§ Given instruction: Name every person in the diary entry for Saturday 4 July 1663 who is referred to with the title "Sir", listing each one once.

§ Extract to read:
--- START ---
Saturday 4 July 1663

Up by 4 o’clock and sent him to get matters ready, and I to my office looking over papers and mending my manuscript by scraping out the blots and other things, which is now a very fine book.

So to St. James’s by water with Sir J. Minnes and Sir W. Batten, I giving occasion to a wager about the tide, that it did flow through bridge, by which Sir W. Batten won 5s. of Sir J. Minnes.

At St. James’s we staid while the Duke made himself ready. Among other things Sir Allen Apsley showed the Duke the Lisbon Gazette in Spanish, where the late victory is set down particularly, and to the great honour of the English beyond measure. They have since taken back Evora, which was lost to the Spaniards, the English making the assault, and lost not more than three men.

Here I learnt that the English foot are highly esteemed all over the world, but the horse not so much, which yet we count among ourselves the best; but they abroad have had no great knowledge of our horse, it seems.

The Duke being ready, we retired with him, and there fell upon Mr. Creed’s business, where the Treasurer did, like a mad coxcomb, without reason or method run over a great many things against the account, and so did Sir J. Minnes and Sir W. Batten, which the Duke himself and Mr. Coventry and my Lord Barkely and myself did remove, and Creed being called in did answer all with great method and excellently to the purpose (myself I am a little conscious did not speak so well as I purposed and do think I used to do, that is, not so intelligibly and persuasively, as I well hoped I should), not that what I said was not well taken, and did carry the business with what was urged and answered by Creed and Mr. Coventry, till the Duke himself did declare that he was satisfied, and my Lord Barkely offered to lay 100l. that the King would receive no wrong in the account, and the two last knights held their tongues, or at least by not understanding it did say what made for Mr. Creed, and so Sir G. Carteret was left alone, but yet persisted to say that the account was not good, but full of corruption and foul dealing. And so we broke up to his shame, but I do fear to the loss of his friendship to me a good while, which I am heartily troubled for.
--- END ---
§ Data segment:
--- START ---
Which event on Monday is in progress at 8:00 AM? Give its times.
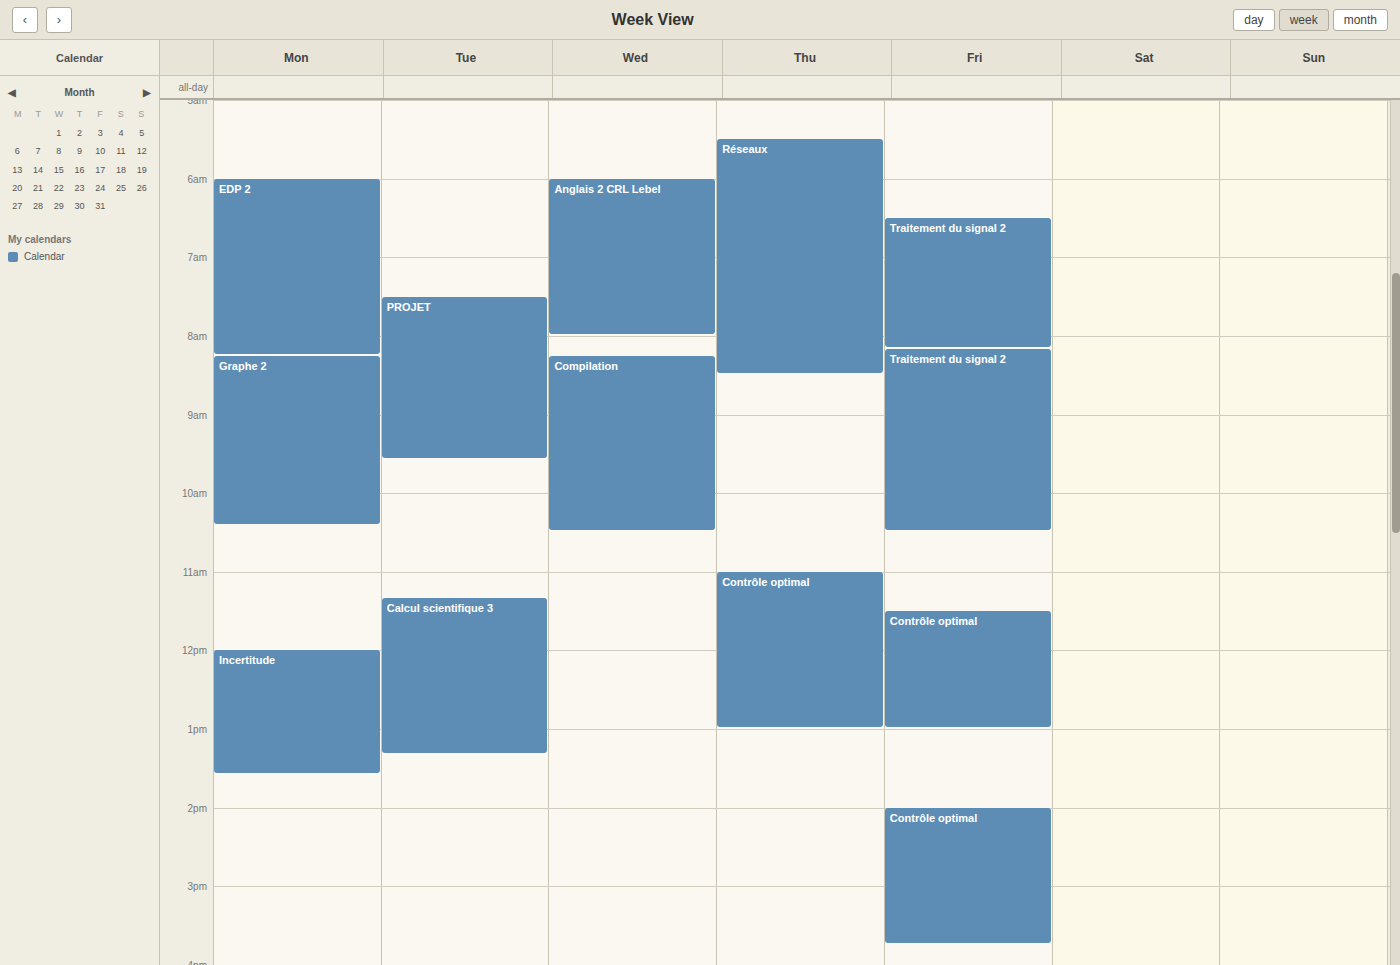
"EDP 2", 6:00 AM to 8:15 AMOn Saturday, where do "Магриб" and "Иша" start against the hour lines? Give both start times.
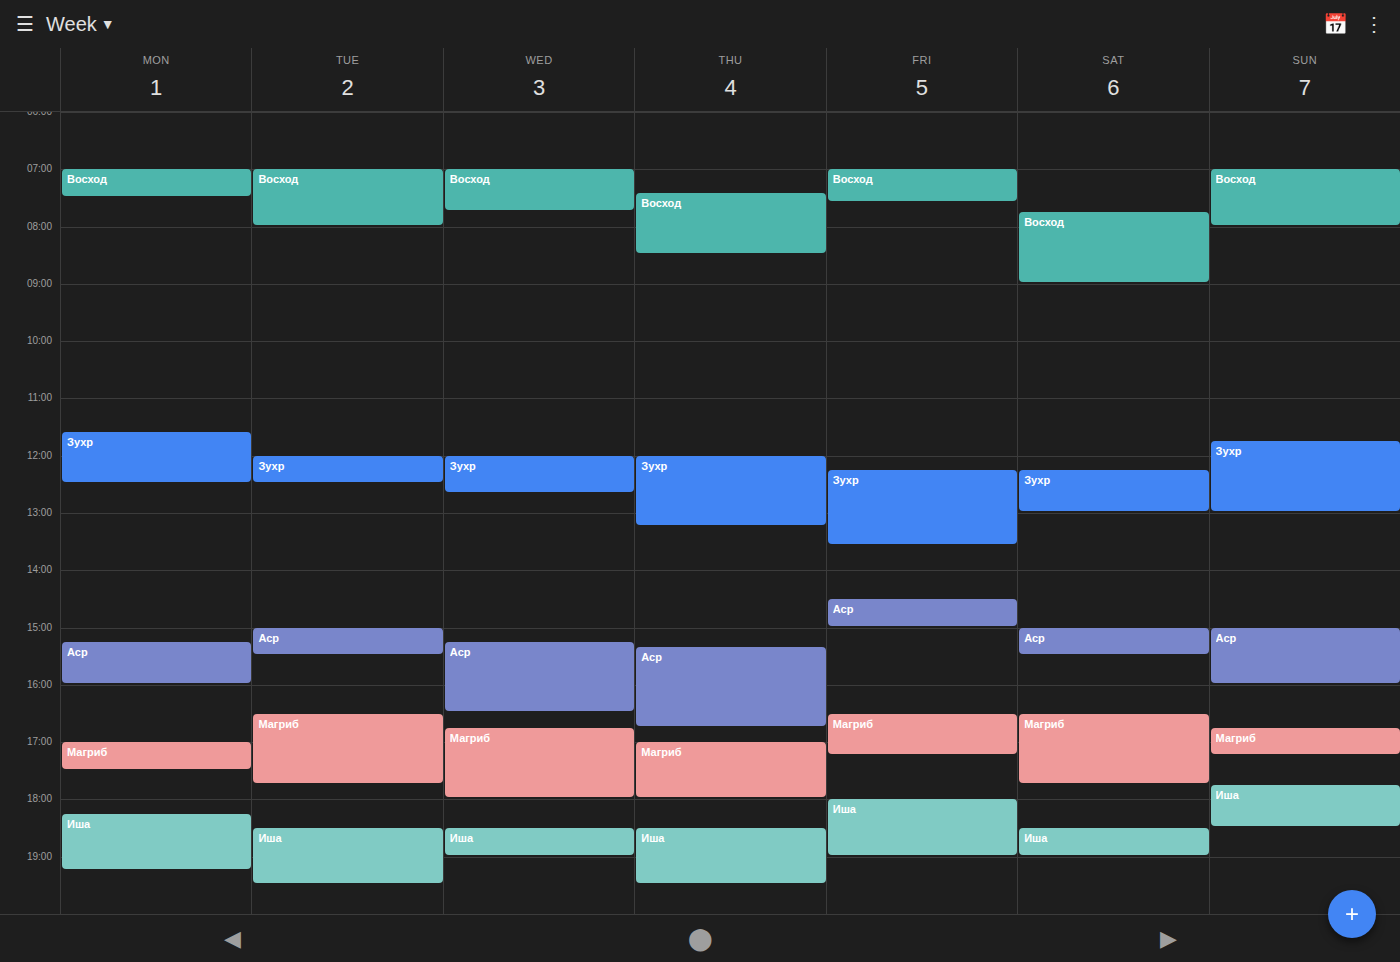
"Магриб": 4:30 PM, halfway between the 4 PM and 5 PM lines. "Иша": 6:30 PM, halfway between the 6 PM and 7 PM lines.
--- END ---
§ Solution to the problem: Sir J. Minnes, Sir W. Batten, Sir Allen Apsley, Sir G. Carteret